Task input -
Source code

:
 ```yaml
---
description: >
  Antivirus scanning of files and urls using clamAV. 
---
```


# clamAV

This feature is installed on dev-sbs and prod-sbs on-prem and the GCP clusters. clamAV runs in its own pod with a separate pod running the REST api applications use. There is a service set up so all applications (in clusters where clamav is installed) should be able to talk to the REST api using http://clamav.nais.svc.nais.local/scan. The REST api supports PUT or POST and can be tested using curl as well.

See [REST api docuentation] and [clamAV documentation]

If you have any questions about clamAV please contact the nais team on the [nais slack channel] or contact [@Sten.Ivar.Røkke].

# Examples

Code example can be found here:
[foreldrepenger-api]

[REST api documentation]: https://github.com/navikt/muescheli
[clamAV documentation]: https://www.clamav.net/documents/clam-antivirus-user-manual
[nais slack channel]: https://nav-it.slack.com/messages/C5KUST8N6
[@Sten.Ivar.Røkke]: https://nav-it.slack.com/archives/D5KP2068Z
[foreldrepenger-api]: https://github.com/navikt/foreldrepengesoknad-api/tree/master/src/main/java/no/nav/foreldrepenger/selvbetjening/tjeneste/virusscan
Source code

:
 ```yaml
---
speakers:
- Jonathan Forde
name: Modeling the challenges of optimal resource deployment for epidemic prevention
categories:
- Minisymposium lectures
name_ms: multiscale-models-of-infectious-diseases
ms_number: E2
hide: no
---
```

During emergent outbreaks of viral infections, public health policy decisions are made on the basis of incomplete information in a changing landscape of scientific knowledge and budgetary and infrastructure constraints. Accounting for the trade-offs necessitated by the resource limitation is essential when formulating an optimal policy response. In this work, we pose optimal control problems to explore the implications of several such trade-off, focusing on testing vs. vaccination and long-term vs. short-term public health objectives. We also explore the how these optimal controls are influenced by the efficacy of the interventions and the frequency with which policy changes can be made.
---
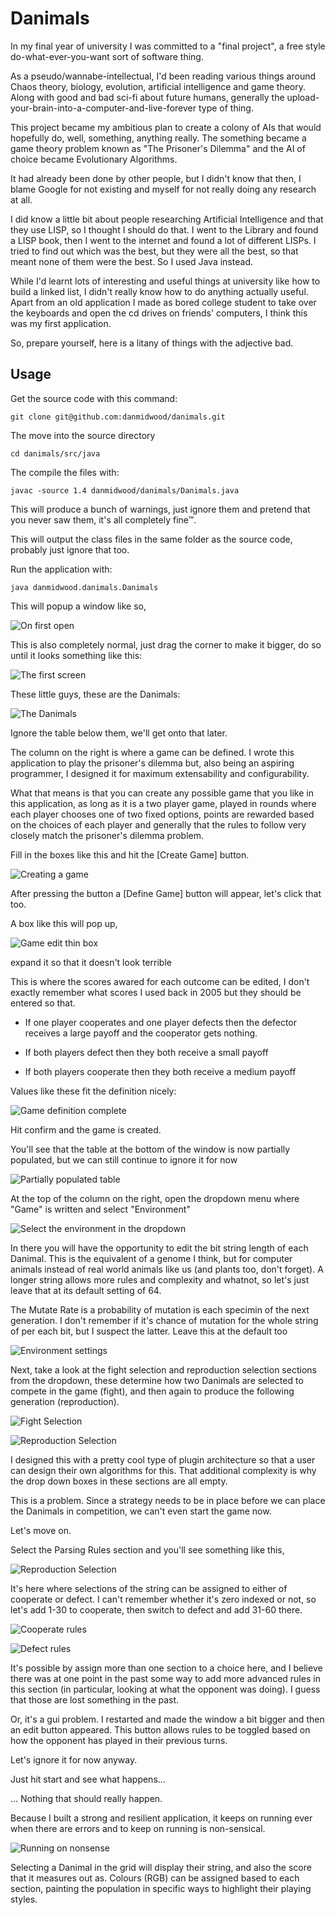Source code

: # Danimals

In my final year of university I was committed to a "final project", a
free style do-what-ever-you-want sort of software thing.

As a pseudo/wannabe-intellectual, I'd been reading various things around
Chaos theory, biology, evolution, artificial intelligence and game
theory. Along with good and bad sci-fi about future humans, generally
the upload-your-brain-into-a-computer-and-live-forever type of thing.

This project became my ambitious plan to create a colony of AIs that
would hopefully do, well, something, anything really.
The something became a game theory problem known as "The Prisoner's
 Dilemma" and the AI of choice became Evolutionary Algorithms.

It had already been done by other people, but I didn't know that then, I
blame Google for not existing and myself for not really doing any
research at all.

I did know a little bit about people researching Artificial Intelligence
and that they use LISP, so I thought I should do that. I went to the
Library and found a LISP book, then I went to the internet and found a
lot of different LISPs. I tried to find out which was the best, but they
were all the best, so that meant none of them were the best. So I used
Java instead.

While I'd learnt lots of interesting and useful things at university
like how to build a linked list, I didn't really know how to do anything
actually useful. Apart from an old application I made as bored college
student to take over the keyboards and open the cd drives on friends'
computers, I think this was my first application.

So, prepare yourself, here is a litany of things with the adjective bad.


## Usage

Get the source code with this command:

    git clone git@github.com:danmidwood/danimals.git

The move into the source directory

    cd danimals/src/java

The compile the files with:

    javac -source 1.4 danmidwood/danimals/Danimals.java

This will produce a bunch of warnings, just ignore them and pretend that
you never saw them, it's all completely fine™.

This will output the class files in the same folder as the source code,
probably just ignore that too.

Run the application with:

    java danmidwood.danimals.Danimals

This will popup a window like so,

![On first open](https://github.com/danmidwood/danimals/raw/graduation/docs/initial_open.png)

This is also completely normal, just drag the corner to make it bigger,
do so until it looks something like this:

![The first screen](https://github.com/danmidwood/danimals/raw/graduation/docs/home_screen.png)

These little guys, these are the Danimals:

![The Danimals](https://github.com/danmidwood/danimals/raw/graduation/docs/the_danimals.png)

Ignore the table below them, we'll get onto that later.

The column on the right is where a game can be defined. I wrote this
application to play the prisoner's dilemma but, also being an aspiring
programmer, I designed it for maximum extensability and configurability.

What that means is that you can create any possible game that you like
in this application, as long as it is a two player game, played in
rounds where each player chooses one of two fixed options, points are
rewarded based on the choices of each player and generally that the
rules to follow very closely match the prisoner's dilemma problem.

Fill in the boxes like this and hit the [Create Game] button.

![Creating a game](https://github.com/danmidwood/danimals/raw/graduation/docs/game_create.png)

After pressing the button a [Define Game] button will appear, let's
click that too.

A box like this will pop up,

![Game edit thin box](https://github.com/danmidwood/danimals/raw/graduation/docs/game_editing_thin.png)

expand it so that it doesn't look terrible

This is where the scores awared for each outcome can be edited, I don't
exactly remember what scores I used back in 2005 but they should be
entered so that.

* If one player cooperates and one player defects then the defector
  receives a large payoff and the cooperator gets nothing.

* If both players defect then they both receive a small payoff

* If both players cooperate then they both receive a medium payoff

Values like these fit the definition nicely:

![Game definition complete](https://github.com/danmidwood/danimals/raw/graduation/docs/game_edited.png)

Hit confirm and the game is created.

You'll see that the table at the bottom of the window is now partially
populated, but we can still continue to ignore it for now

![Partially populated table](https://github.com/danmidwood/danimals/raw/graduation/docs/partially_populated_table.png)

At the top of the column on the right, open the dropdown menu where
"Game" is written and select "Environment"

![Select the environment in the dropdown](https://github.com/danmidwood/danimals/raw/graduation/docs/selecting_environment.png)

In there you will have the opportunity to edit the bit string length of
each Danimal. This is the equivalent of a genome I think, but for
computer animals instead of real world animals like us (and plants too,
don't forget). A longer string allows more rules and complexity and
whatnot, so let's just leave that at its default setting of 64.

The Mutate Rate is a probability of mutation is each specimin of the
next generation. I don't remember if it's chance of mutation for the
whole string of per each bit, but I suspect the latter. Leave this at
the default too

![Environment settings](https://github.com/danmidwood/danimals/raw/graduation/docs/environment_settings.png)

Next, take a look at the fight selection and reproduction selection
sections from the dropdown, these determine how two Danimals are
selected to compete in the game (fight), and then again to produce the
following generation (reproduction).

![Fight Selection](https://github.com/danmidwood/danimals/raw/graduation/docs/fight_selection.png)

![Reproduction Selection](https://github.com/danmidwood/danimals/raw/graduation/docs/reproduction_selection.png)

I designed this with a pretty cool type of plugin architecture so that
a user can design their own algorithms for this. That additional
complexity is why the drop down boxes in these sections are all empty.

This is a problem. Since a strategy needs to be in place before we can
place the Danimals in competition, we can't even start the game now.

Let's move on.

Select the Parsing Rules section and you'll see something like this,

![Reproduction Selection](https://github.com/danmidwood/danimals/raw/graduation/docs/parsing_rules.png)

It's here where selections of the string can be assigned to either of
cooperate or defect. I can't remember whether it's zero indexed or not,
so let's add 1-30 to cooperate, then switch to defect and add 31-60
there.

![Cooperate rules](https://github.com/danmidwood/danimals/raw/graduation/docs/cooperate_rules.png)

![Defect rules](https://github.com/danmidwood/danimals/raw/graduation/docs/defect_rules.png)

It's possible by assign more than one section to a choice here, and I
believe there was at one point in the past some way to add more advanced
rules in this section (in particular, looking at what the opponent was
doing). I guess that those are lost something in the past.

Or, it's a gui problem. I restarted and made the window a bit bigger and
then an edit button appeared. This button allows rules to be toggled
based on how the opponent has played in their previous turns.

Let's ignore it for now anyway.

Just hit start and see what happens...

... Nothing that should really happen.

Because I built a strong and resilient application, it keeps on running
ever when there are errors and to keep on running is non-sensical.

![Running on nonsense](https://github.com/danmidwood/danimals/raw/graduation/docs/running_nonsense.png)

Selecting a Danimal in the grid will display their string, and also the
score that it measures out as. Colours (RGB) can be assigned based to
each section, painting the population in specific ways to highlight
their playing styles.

Task description - Where a line of the records above holds the word "found", copy that line.

Output -
Code example can be found here:
Library and found a LISP book, then I went to the internet and found a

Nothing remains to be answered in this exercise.